= Task to carry out =
Give all of the data again exactly as written, omitting every image.

= Records =
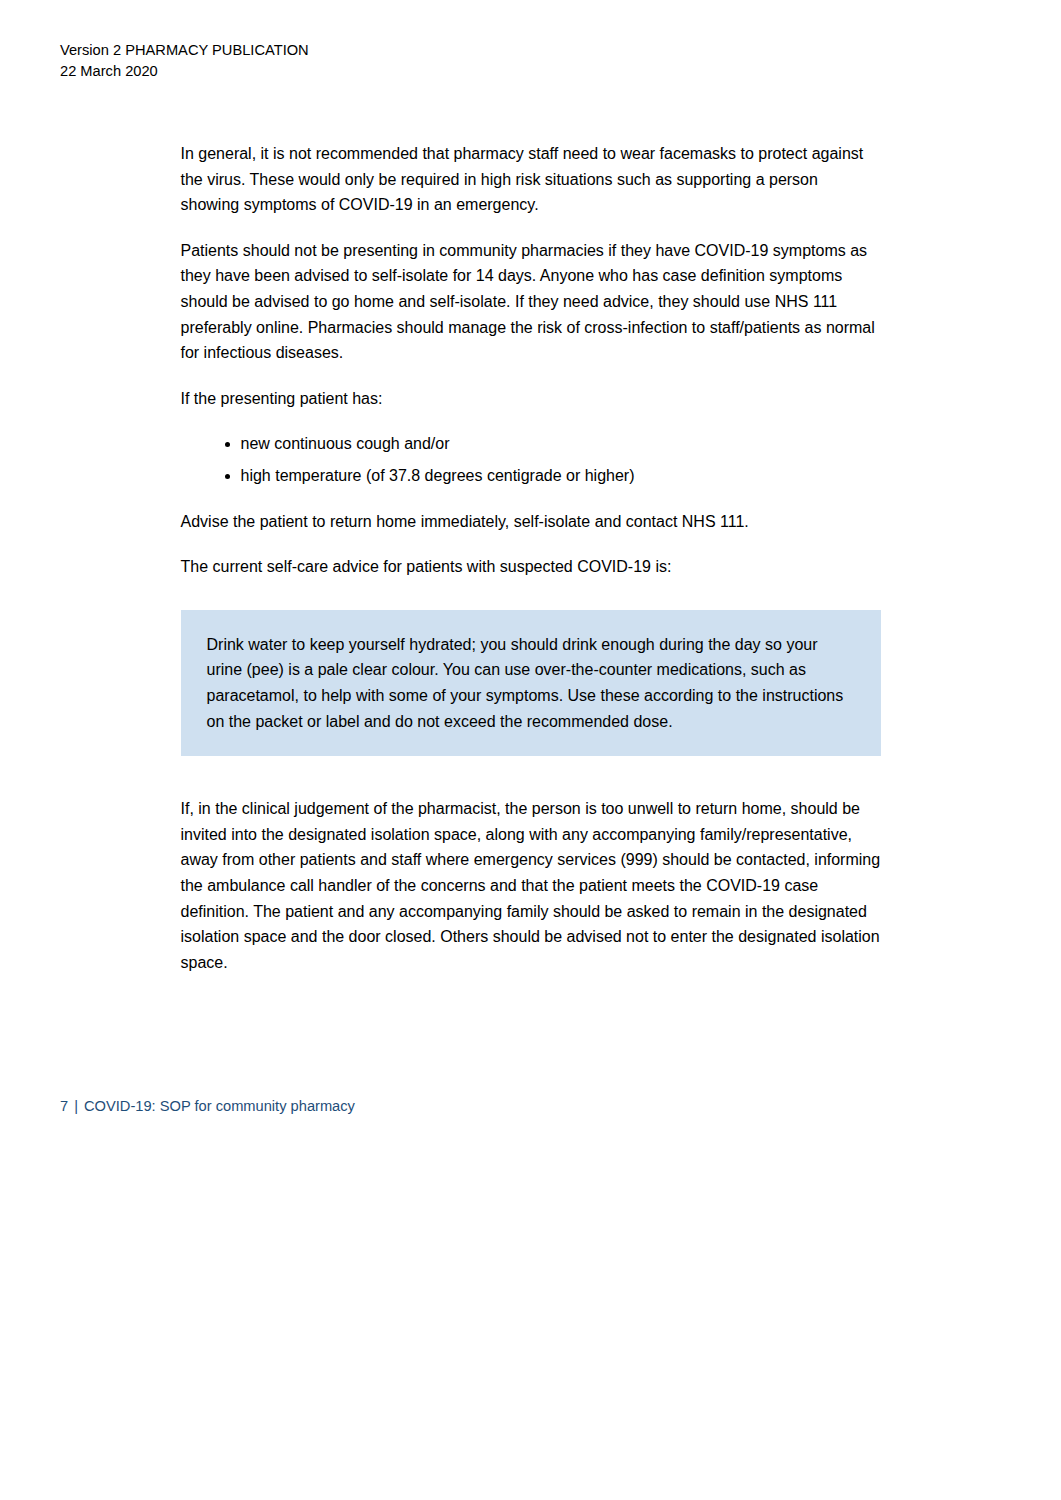Version 2 PHARMACY PUBLICATION
22 March 2020
In general, it is not recommended that pharmacy staff need to wear facemasks to protect against the virus. These would only be required in high risk situations such as supporting a person showing symptoms of COVID-19 in an emergency.
Patients should not be presenting in community pharmacies if they have COVID-19 symptoms as they have been advised to self-isolate for 14 days. Anyone who has case definition symptoms should be advised to go home and self-isolate. If they need advice, they should use NHS 111 preferably online. Pharmacies should manage the risk of cross-infection to staff/patients as normal for infectious diseases.
If the presenting patient has:
new continuous cough and/or
high temperature (of 37.8 degrees centigrade or higher)
Advise the patient to return home immediately, self-isolate and contact NHS 111.
The current self-care advice for patients with suspected COVID-19 is:
Drink water to keep yourself hydrated; you should drink enough during the day so your urine (pee) is a pale clear colour. You can use over-the-counter medications, such as paracetamol, to help with some of your symptoms. Use these according to the instructions on the packet or label and do not exceed the recommended dose.
If, in the clinical judgement of the pharmacist, the person is too unwell to return home, should be invited into the designated isolation space, along with any accompanying family/representative, away from other patients and staff where emergency services (999) should be contacted, informing the ambulance call handler of the concerns and that the patient meets the COVID-19 case definition. The patient and any accompanying family should be asked to remain in the designated isolation space and the door closed. Others should be advised not to enter the designated isolation space.
7|COVID-19: SOP for community pharmacy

= Output for this exercise =
Version 2 PHARMACY PUBLICATION
22 March 2020
In general, it is not recommended that pharmacy staff need to wear facemasks to protect against the virus. These would only be required in high risk situations such as supporting a person showing symptoms of COVID-19 in an emergency.
Patients should not be presenting in community pharmacies if they have COVID-19 symptoms as they have been advised to self-isolate for 14 days. Anyone who has case definition symptoms should be advised to go home and self-isolate. If they need advice, they should use NHS 111 preferably online. Pharmacies should manage the risk of cross-infection to staff/patients as normal for infectious diseases.
If the presenting patient has:
new continuous cough and/or
high temperature (of 37.8 degrees centigrade or higher)
Advise the patient to return home immediately, self-isolate and contact NHS 111.
The current self-care advice for patients with suspected COVID-19 is:
Drink water to keep yourself hydrated; you should drink enough during the day so your urine (pee) is a pale clear colour. You can use over-the-counter medications, such as paracetamol, to help with some of your symptoms. Use these according to the instructions on the packet or label and do not exceed the recommended dose.
If, in the clinical judgement of the pharmacist, the person is too unwell to return home, should be invited into the designated isolation space, along with any accompanying family/representative, away from other patients and staff where emergency services (999) should be contacted, informing the ambulance call handler of the concerns and that the patient meets the COVID-19 case definition. The patient and any accompanying family should be asked to remain in the designated isolation space and the door closed. Others should be advised not to enter the designated isolation space.
7|COVID-19: SOP for community pharmacy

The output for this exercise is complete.